The taboo is so restrictive that Aya cannot get help from the dispensary for a chronic cough that suggests advanced tuberculosis. Kellou’s father Garba (Ériq Ebouaney) tells her to stay away from Aya, who literally is a child of the stars. She was conceived on “Soumsoum, the night of the stars” when masked men and women danced and had sex without knowing who was whom. Nine months later, the infant took the mother’s name, but no patrilineal identity.

This is the complex world in which veteran Chadian director Mahamat-Saleh Haroun has set his tale which pits women, chief among them Kellou and Aya, trying to respect a tight bond between nature and humans, with a patriarchy that sticks to tradition, no matter what.

More than once in the film it is said that if nature is not respected, there will be consequences.

One of those disasters is heard on the opening soundtrack as a rainstorm that Aya says began at 10 a.m. on Sept 11, 2024 and lasted more than 24 hours destroyed much of the village through flooding.

Her visions tell her that more of the same is in store unless the villagers realise that every action has consequences.

“Yes, it’s important for me to work on this connection, this tie, that really underlies the whole beauty of the world, listening to the elements of nature,” Haroun told a news conference.
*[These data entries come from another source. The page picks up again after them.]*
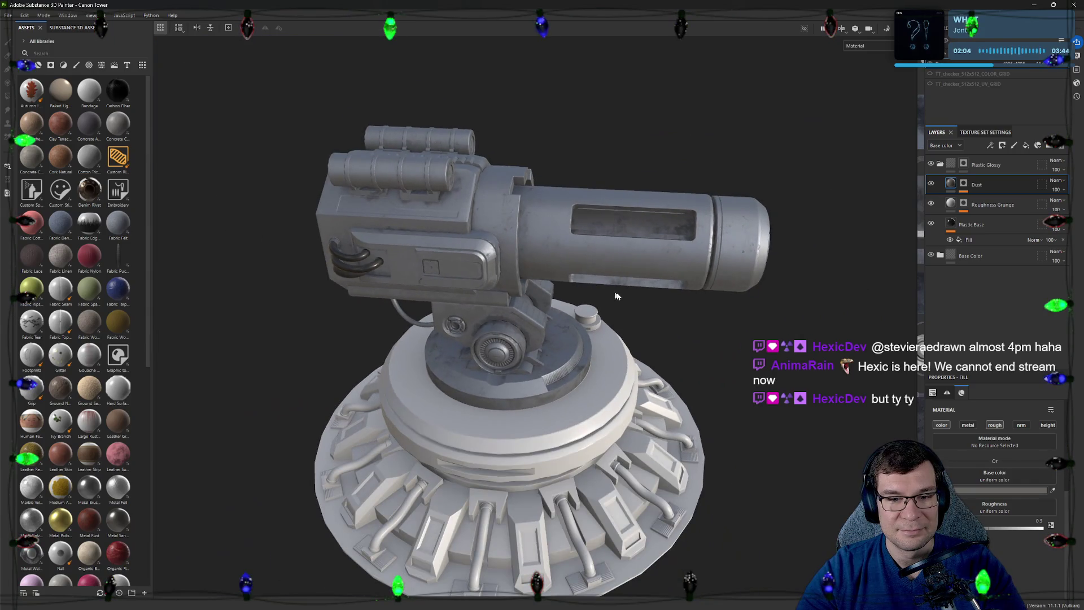
{"action": "left_click_drag", "start_coordinate": [616, 295], "coordinate": [675, 287], "text": "alt"}
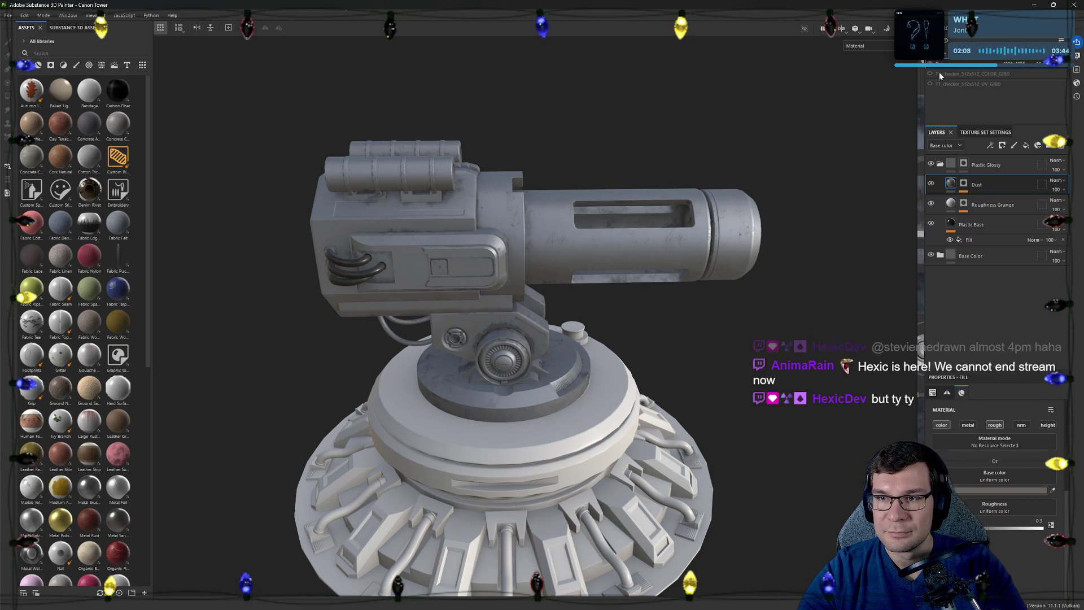
Paste the Base Color folder into the other texture set's stack and reorder it
{"action": "left_click", "coordinate": [940, 165]}
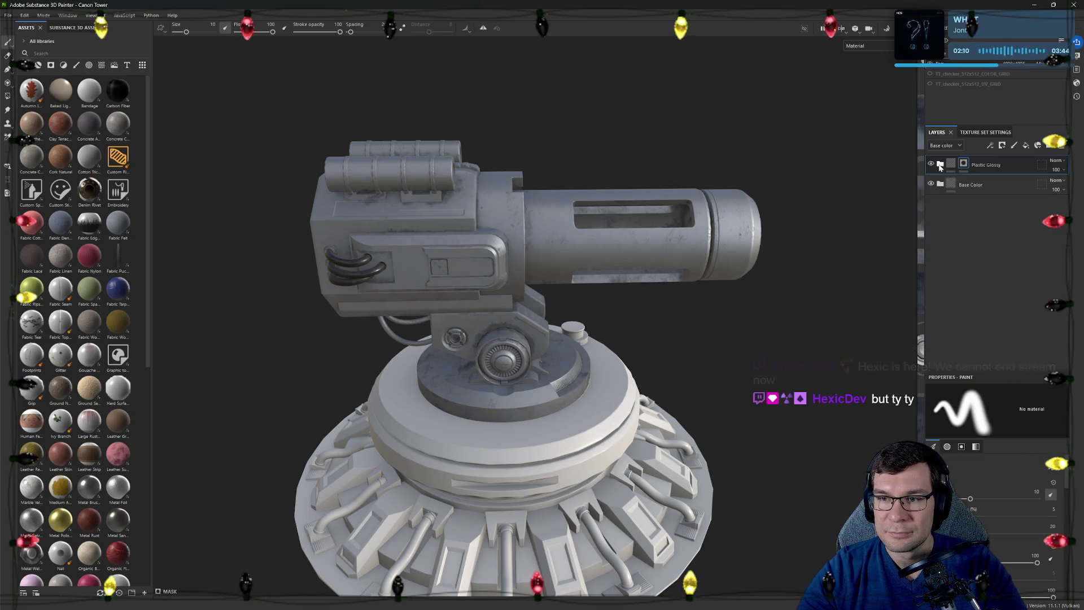
{"action": "left_click", "coordinate": [974, 187]}
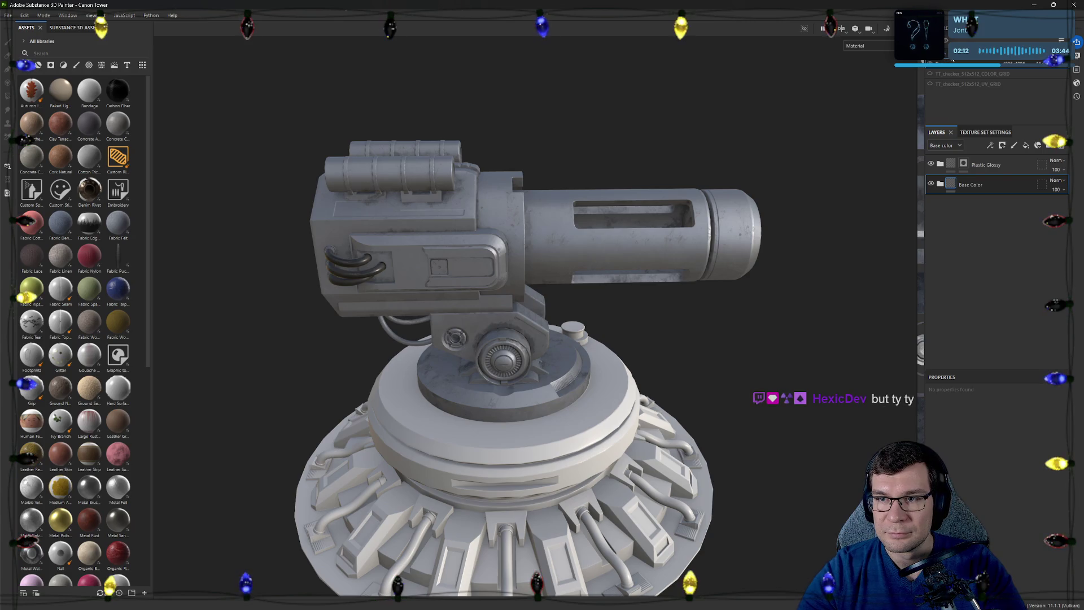
{"action": "left_click", "coordinate": [975, 64]}
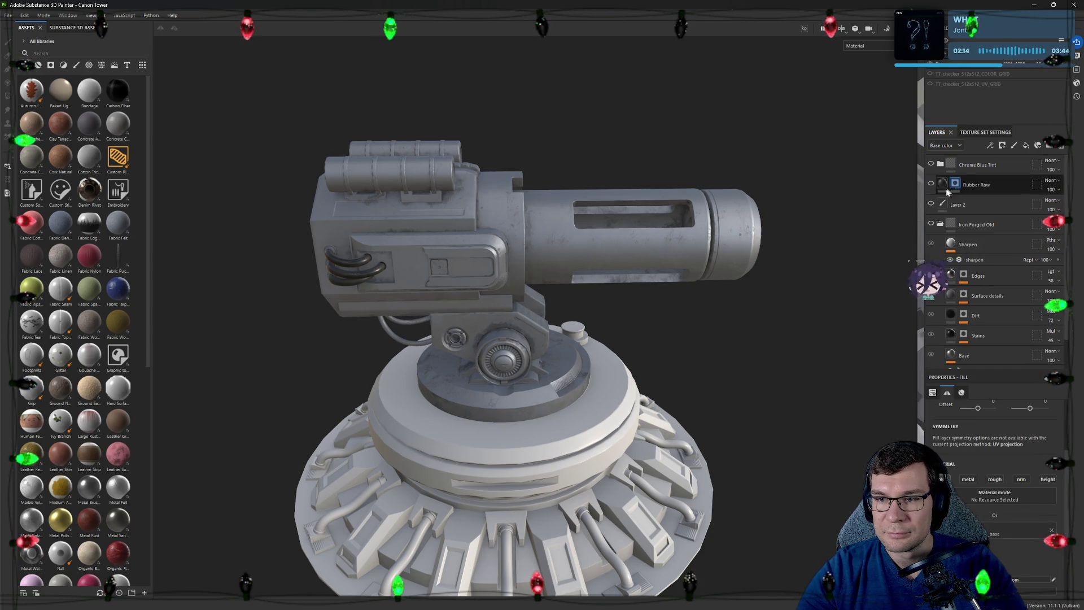
{"action": "key", "text": "ctrl+v"}
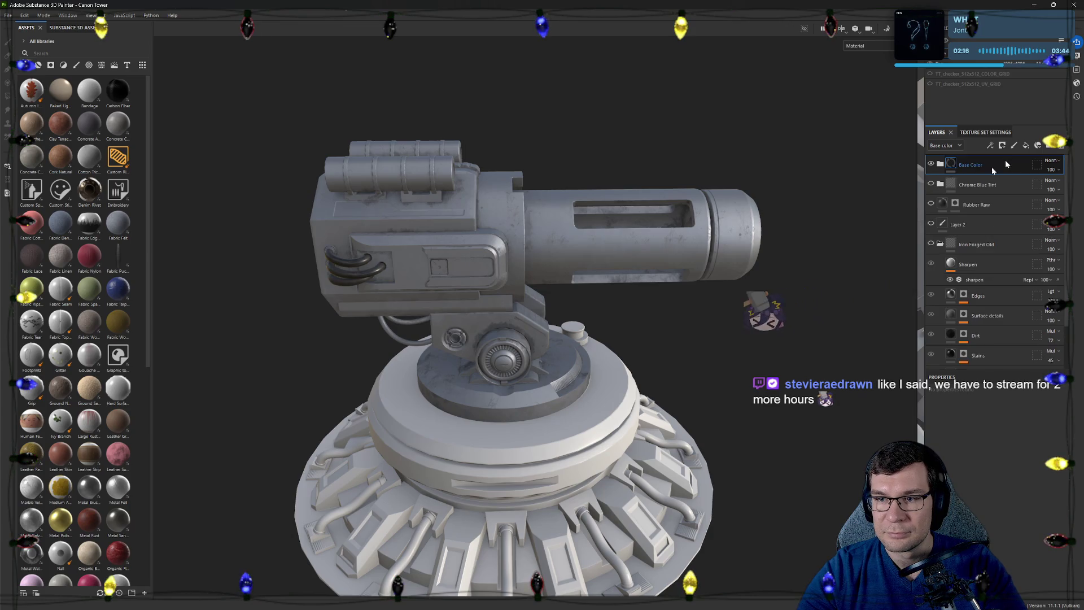
{"action": "left_click_drag", "start_coordinate": [1006, 163], "coordinate": [1002, 194]}
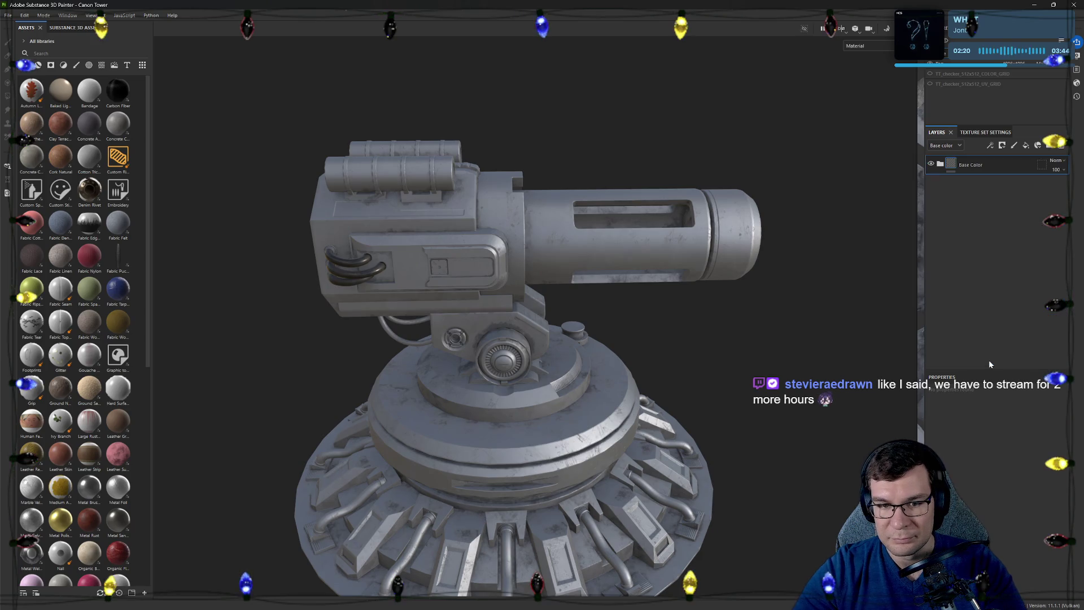
{"action": "left_click_drag", "start_coordinate": [542, 305], "coordinate": [578, 320], "text": "alt"}
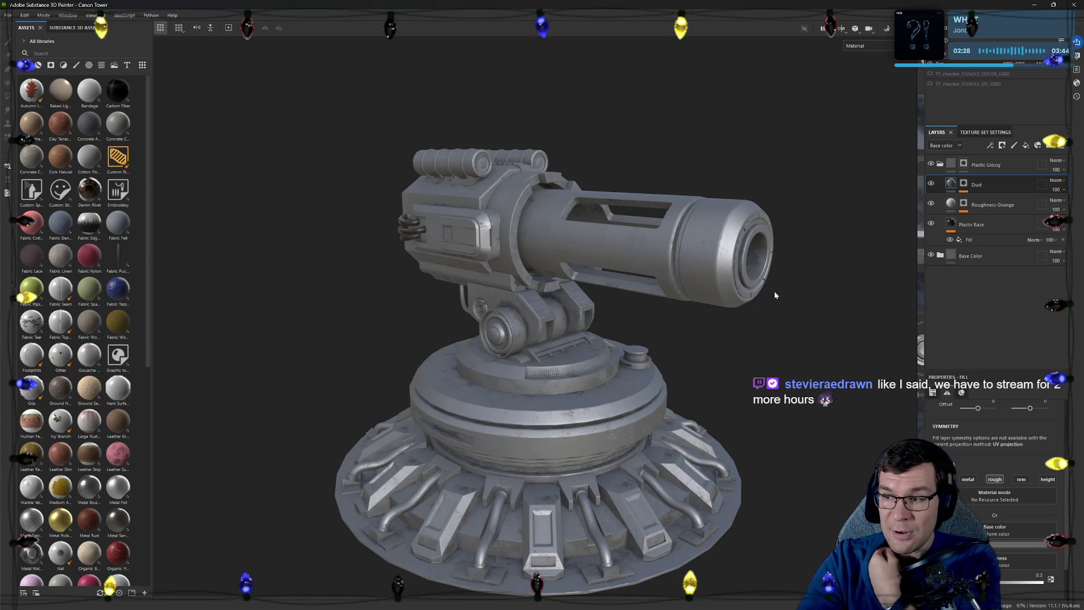
Frame the thin lower hoses and select the Plastic Glossy mask for painting
{"action": "mouse_move", "coordinate": [680, 315]}
{"action": "left_mouse_down", "text": "alt"}
{"action": "mouse_move", "coordinate": [668, 280]}
{"action": "mouse_move", "coordinate": [580, 243]}
{"action": "mouse_move", "coordinate": [755, 208]}
{"action": "mouse_move", "coordinate": [775, 227]}
{"action": "mouse_move", "coordinate": [636, 229]}
{"action": "left_mouse_up", "text": "alt"}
“I don’t talk about the natural world per se, I don’t want to be reactionary, nor do I want to cling to the path — the world is moving forward.

“So I’m not saying that we ought to go back to bygone days. But I think that we listen to the nature of the world. Silence, communion with nature, that’s something that is absolutely vital.”

Aya’s eventual death, which is broadcast from the moment we meet her, brings out the worst in the village menfolk. They do not want her body to be washed or buried, though this is the time-honoured custom, and insist instead that she be burned and her ashes scattered — so the village can be cleansed of her sorcery.

Haroun said the world he depicts in rural Chad is a fictional environment, and that the film is in no way ethnographic. A patriarchy that would insist on such punishments exists pretty much everywhere, he said, noting that in Europe witches were burned at the stake.

Kellou’s heroic effort to assure that Aya receives the respect she is due in death helps her in the end to conquer her own demons in this thought-provoking, beautifully acted film that despite its setting in the desert in Chad, has a universal message.